Do you actively support any refugees?
How will the refugee situation in your country develop
a) over the next two years?
b) over the next two decades?
Specifically, in the case of Syrian refugees, Argentina only received a few hundred refugees at the beginning of the year and the government promised to raise the number to three thousand. Let us remember that Arab and Syrian immigrations to Argentina have a long history and have successfully adapted across the country. Given that background, I would like my country to expand that figure. Especially, and although it is far from having many resources, taking advantage that the demand for domestic refuge in Latin America is lower than at other times.
Can you imagine a world without refugees?

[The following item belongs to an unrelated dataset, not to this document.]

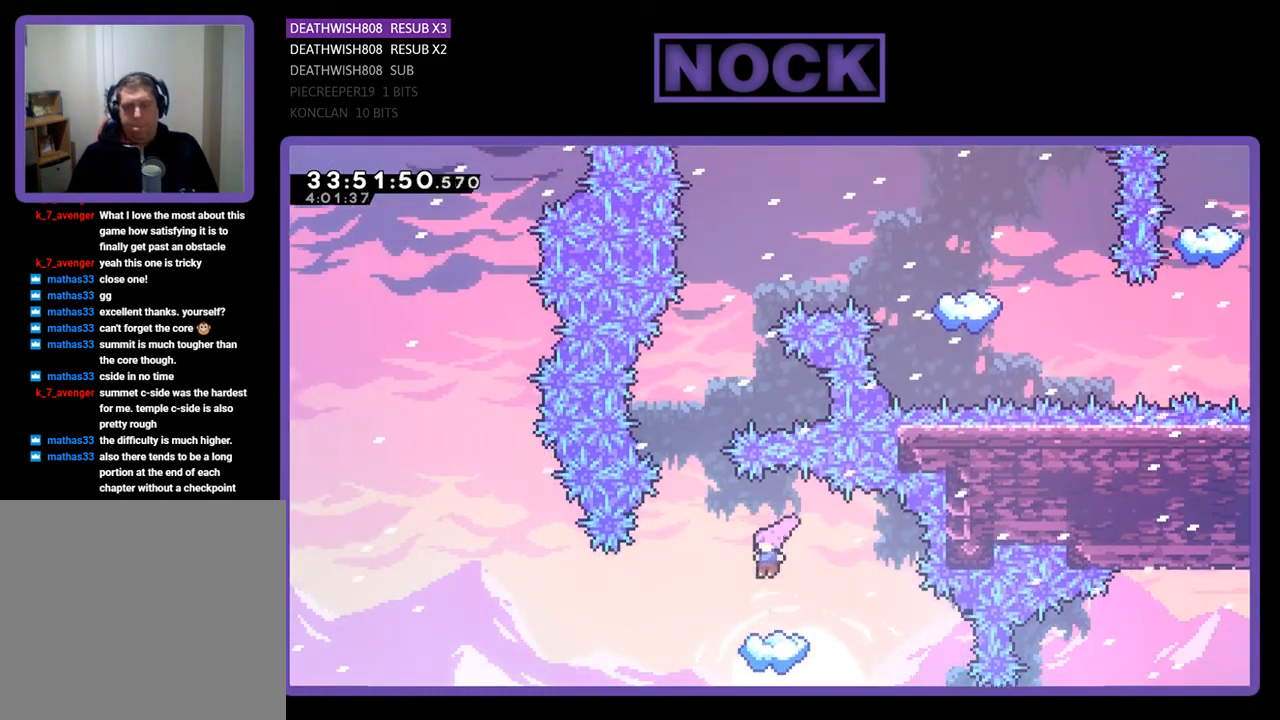
{"buttons": ["CROSS", "R2", "DPAD_UP"], "events": [[300, "DPAD_LEFT", "down"], [367, "CROSS", "down"], [500, "DPAD_LEFT", "up"], [500, "DPAD_UP", "down"]]}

If yes: what does it take?
The utopia of a world without inequality, without wars, without dictatorships, always has to be reimagined and reinvented. Today it seems impossible. However, it should guide our actions in order to minimize violence and political oppression, as well as mitigate the inequality of opportunities that children, women and men have in our worlds. The refugee has lost the freedom to stay in his own land. Only when all human beings are free to stay on their land without risks caused by more powerful human beings, we will be able to really dream of a world without refugees. Anyway, even then there will be droughts or natural disasters requiring solidarity between societies. And that solidarity sometimes could be solved by sending objects (food, medicines, etc.) but sometimes it requires hospitality. We all have ancestors who have once enjoyed the hospitality, or perhaps they have provided hospitality, perhaps they have suffered because they needed it and could not have it. Let us dream of a world where no human being needs shelter and where we all can learn that being human is also being hospitable.
Have you or your family ever been refugee?

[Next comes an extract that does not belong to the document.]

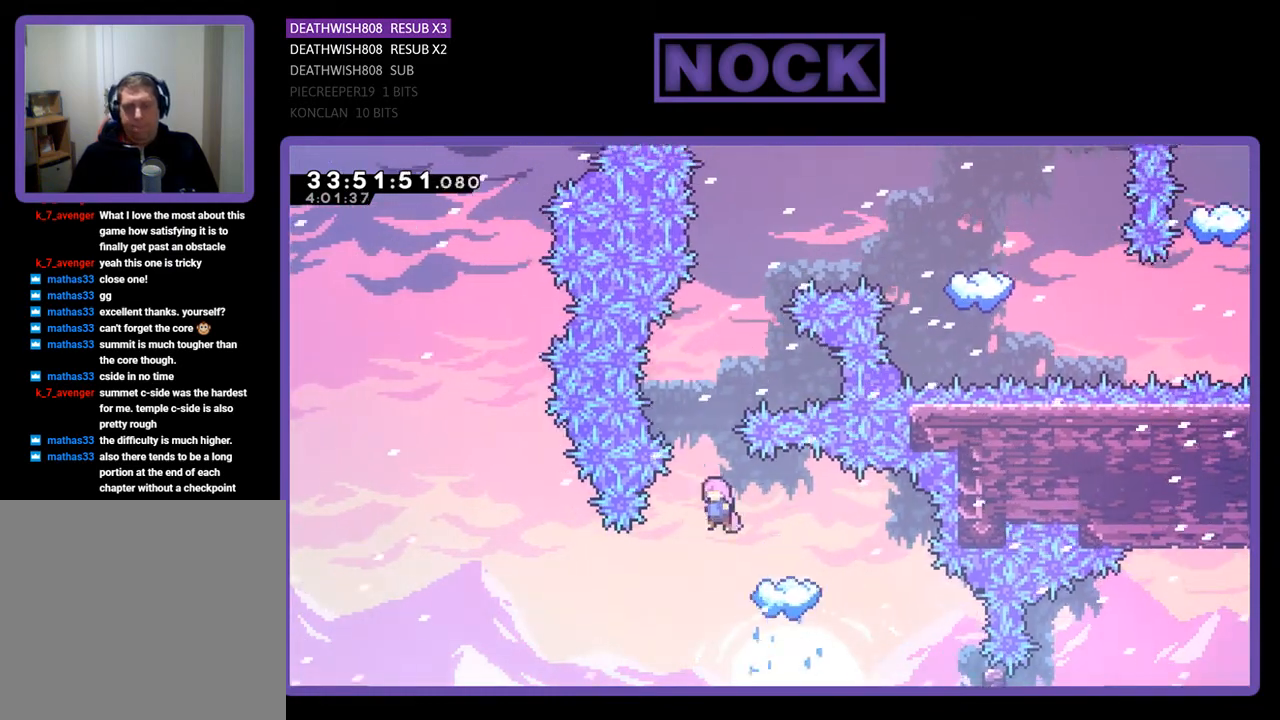
{"buttons": ["CIRCLE", "R2", "DPAD_UP"], "events": [[133, "CROSS", "up"], [200, "CIRCLE", "down"]]}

When I was a little child many friends of my parents had to go into exile during the dictatorship that began in Argentina in 1976. Many of my generation believe that our parents who did not seek exile simply made a mistake because they did not know the exact dimension of risk they were taking. So my family did not ask for asylum, but in retrospect we should have asked. Furthermore, the grandmother and great-grandmother of two of my brothers were Jews who escaped Europe in a famous ship that, after being rejected by two countries, returned to Europe. All passengers, including the two of them, ended up in concentration camps. When they were released they would not return to their homeland and came to live in Argentina, where the mother of my brothers was born as well as my brothers themselves.
Do you think you will ever be a one?
We always have our passports up to date as the dictatorship ended when I was 15 years old. While today it seems absurd to think of political persecution in South America, I do not think I ever stop having a valid passport. I grew up and always lived with the certainty that in case of a coup in my country I would leave the next day. It was always this way for the simple physical impossibility to live under a dictatorship. Today, in addition, by living as an anthropologist and as an intellectual through my freedom of opinion, I would have no choice but to leave.
How much “home” do you need?*
I vitally need a home. I could not fully live without it. It is warmth, love, trust, being able to walk in the dark blindly knowing where things are. It is certainty. Without a home all certainties are lost. And some certainty is as necessary as water. Not only should we have a right for housing, but also the right of a home, like the right to identify with a place that becomes ours.
*This question was taken from Max Frisch’s questionnaire concerning “heimat”.